Go over the entries and report the lines where the word "further" occurs.
[Extracted information Boundary: Start]
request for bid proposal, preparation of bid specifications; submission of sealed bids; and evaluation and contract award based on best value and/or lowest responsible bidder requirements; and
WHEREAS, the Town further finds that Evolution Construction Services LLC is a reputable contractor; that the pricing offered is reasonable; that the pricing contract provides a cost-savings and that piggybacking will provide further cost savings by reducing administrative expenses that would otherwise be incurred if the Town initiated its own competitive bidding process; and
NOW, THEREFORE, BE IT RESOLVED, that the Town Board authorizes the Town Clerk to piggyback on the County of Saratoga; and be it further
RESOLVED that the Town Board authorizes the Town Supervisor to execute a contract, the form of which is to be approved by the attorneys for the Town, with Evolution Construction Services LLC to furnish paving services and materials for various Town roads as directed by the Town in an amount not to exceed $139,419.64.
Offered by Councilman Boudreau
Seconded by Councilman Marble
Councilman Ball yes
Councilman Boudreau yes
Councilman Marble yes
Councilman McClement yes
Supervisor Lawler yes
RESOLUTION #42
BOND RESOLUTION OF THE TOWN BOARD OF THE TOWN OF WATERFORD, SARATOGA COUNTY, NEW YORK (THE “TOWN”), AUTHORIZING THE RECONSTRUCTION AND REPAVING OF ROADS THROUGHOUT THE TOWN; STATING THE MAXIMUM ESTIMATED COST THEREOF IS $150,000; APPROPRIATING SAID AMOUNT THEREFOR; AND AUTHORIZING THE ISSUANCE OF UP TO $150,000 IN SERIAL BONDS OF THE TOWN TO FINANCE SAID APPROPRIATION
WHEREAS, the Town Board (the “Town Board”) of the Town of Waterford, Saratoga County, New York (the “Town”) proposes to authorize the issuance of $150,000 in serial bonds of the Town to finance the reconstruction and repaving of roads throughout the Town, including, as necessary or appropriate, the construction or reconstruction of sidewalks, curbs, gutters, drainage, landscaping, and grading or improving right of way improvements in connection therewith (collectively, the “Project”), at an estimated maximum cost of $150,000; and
[Extracted information Boundary: End]
» **Your solution**
WHEREAS, the Town further finds that Evolution Construction Services LLC is a reputable contractor; that the pricing offered is reasonable; that the pricing contract provides a cost-savings and that piggybacking will provide further cost savings by reducing administrative expenses that would otherwise be incurred if the Town initiated its own competitive bidding process; and
NOW, THEREFORE, BE IT RESOLVED, that the Town Board authorizes the Town Clerk to piggyback on the County of Saratoga; and be it further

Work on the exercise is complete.